代码示例 / 音频数据 / 自动语音识别与变换器

自动语音识别与变换器

作者: Apoorv Nandan
创建日期: 2021/01/13
最后修改: 2021/01/13
描述: 训练一个序列到序列的变换器用于自动语音识别。

ⓘ This example uses Keras 3

View in Colab GitHub source


介绍

自动语音识别 (ASR) 由将音频语音片段转录为文本组成。 ASR 可以视为一个序列到序列的问题,其中音频可以表示为特征向量的序列,文本可以表示为字符、单词或子词标记的序列。

在此演示中,我们将使用来自 LibriVox 项目的 LJSpeech 数据集。
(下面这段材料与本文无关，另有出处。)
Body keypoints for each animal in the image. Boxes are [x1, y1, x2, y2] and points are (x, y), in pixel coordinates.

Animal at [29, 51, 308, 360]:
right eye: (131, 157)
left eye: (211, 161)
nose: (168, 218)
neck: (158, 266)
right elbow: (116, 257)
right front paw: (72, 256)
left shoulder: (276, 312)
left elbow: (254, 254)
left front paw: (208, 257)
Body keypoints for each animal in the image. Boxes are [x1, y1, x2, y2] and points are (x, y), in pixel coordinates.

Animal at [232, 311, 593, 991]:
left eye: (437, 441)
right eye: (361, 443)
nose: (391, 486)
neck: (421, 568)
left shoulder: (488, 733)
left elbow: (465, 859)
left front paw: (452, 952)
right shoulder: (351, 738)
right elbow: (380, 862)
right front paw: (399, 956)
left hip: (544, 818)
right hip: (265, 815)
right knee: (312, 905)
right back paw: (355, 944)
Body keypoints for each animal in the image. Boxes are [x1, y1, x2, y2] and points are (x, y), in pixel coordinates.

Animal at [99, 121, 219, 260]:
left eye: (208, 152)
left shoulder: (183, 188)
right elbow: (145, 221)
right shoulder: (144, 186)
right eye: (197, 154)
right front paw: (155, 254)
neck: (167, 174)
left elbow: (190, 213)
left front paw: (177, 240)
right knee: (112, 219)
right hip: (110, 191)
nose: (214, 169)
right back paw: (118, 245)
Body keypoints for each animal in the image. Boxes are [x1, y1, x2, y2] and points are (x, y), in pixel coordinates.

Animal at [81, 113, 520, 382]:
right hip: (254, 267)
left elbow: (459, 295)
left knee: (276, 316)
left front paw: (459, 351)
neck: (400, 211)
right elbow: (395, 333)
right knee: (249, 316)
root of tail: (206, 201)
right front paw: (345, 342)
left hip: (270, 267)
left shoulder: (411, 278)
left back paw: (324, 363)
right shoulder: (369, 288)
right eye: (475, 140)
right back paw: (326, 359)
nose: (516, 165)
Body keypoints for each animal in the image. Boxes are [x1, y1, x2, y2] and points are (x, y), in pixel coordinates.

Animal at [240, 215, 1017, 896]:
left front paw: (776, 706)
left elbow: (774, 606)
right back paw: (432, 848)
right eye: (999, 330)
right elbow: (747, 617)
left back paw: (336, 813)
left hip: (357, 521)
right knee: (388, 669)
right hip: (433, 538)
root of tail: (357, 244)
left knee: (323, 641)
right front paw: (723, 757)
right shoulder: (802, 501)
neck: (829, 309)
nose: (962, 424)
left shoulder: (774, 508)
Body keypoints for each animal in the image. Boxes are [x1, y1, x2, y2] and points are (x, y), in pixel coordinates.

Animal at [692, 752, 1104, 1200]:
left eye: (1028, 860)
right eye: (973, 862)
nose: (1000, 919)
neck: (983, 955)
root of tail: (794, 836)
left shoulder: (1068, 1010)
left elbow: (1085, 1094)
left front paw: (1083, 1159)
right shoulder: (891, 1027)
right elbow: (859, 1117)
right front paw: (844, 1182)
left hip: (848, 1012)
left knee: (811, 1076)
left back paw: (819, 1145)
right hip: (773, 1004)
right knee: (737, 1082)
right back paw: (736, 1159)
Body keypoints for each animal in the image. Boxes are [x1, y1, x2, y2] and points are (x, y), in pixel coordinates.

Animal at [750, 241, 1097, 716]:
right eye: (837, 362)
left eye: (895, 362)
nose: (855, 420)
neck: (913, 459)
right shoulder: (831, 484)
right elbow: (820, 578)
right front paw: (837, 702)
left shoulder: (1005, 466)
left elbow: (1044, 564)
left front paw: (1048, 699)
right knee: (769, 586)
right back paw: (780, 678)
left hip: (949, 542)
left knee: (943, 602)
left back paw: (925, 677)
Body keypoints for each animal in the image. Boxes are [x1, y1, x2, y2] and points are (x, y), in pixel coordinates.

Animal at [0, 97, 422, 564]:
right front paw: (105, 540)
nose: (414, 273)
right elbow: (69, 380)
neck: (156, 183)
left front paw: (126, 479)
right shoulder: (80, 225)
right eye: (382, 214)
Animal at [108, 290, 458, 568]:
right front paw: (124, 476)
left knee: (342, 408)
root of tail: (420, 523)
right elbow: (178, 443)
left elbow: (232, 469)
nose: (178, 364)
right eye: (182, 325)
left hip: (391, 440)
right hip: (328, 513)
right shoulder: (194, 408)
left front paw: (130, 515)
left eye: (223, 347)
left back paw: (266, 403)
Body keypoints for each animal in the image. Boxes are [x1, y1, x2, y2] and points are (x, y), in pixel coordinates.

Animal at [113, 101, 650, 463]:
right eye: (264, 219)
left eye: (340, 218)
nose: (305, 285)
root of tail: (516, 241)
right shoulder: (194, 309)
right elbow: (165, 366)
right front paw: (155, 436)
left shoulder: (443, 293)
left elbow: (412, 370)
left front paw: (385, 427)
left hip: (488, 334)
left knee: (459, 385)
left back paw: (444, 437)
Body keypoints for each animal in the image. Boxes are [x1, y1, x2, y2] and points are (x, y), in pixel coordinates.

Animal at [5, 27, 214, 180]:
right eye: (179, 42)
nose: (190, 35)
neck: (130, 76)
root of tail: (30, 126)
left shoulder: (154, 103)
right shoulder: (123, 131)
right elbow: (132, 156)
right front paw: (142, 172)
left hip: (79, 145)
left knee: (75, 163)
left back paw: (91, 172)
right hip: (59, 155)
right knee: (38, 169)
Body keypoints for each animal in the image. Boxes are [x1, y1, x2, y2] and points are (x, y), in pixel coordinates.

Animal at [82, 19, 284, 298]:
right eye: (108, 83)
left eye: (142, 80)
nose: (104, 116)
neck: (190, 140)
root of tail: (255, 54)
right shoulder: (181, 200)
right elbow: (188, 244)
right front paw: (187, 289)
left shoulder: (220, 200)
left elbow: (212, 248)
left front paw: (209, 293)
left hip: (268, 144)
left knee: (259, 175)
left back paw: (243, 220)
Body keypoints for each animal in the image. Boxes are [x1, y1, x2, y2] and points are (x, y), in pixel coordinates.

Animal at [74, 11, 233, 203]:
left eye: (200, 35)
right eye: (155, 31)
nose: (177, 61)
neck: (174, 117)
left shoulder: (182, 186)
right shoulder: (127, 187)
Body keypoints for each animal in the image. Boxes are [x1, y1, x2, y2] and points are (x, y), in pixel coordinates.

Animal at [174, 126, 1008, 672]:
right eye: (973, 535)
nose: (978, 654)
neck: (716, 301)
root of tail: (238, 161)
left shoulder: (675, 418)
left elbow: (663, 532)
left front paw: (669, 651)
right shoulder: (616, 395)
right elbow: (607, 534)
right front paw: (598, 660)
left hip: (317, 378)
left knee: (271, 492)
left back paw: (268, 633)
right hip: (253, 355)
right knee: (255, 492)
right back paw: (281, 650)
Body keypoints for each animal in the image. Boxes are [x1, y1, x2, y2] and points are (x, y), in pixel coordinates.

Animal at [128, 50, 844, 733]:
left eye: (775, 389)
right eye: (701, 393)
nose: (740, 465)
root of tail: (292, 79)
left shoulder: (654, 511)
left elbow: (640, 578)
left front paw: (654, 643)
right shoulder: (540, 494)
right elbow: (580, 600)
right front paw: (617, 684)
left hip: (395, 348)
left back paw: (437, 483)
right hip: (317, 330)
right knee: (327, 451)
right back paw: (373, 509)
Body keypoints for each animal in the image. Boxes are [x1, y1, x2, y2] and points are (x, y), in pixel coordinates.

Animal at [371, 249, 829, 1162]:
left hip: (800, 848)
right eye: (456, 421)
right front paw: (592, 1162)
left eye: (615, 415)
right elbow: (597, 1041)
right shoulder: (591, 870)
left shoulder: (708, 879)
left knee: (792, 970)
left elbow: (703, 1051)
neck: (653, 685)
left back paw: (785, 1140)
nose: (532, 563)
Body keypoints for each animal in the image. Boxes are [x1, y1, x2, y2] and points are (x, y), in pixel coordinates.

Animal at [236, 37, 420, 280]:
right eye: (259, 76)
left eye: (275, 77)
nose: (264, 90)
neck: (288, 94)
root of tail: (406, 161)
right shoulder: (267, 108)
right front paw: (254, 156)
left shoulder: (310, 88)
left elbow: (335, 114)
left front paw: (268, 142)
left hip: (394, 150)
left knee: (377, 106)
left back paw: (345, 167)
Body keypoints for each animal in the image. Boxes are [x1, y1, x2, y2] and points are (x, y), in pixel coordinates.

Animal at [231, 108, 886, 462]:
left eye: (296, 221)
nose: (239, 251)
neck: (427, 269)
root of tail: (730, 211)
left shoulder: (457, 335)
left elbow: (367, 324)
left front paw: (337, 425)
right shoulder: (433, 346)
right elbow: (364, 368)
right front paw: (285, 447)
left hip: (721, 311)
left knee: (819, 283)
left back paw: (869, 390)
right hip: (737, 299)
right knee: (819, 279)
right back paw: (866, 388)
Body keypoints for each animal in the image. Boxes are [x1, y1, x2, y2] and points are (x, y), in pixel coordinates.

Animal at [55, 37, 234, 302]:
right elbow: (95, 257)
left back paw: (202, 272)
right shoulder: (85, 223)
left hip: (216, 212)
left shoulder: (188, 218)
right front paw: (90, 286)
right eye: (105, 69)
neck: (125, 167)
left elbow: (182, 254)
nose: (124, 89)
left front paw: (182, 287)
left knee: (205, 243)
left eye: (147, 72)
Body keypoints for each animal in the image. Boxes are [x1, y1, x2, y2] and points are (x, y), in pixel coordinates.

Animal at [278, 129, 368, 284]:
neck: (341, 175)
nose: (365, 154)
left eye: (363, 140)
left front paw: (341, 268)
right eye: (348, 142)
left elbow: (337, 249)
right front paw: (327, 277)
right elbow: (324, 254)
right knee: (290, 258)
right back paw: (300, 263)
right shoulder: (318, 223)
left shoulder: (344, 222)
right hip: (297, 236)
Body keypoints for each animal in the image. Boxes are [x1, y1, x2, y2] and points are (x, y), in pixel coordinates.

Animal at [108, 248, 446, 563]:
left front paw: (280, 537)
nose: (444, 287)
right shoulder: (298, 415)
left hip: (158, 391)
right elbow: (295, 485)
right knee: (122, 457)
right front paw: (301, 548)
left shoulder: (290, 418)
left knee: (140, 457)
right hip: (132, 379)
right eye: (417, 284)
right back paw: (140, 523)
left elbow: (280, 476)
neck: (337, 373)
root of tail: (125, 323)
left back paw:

它由单个说话者朗读 7 本非虚构书籍的短音频片段组成。 我们的模型将与论文“Attention is All You Need”中提出的原始变换器(包括编码器和解码器)相似。

参考文献:

import os

os.environ["KERAS_BACKEND"] = "tensorflow"

from glob import glob
import tensorflow as tf
import keras
from keras import layers

定义变换器输入层

在为解码器处理过去的目标标记时,我们计算位置嵌入和标记嵌入的总和。

在处理音频特征时,我们应用卷积层对其进行下采样(通过卷积步幅)并处理局部关系。

class TokenEmbedding(layers.Layer):
    def __init__(self, num_vocab=1000, maxlen=100, num_hid=64):
        super().__init__()
        self.emb = keras.layers.Embedding(num_vocab, num_hid)
        self.pos_emb = layers.Embedding(input_dim=maxlen, output_dim=num_hid)

    def call(self, x):
        maxlen = tf.shape(x)[-1]
        x = self.emb(x)
        positions = tf.range(start=0, limit=maxlen, delta=1)
        positions = self.pos_emb(positions)
        return x + positions


class SpeechFeatureEmbedding(layers.Layer):
    def __init__(self, num_hid=64, maxlen=100):
        super().__init__()
        self.conv1 = keras.layers.Conv1D(
            num_hid, 11, strides=2, padding="same", activation="relu"
        )
        self.conv2 = keras.layers.Conv1D(
            num_hid, 11, strides=2, padding="same", activation="relu"
        )
        self.conv3 = keras.layers.Conv1D(
            num_hid, 11, strides=2, padding="same", activation="relu"
        )

    def call(self, x):
        x = self.conv1(x)
        x = self.conv2(x)
        return self.conv3(x)

变换器编码器层

class TransformerEncoder(layers.Layer):
    def __init__(self, embed_dim, num_heads, feed_forward_dim, rate=0.1):
        super().__init__()
        self.att = layers.MultiHeadAttention(num_heads=num_heads, key_dim=embed_dim)
        self.ffn = keras.Sequential(
            [
                layers.Dense(feed_forward_dim, activation="relu"),
                layers.Dense(embed_dim),
            ]
        )
        self.layernorm1 = layers.LayerNormalization(epsilon=1e-6)
        self.layernorm2 = layers.LayerNormalization(epsilon=1e-6)
        self.dropout1 = layers.Dropout(rate)
        self.dropout2 = layers.Dropout(rate)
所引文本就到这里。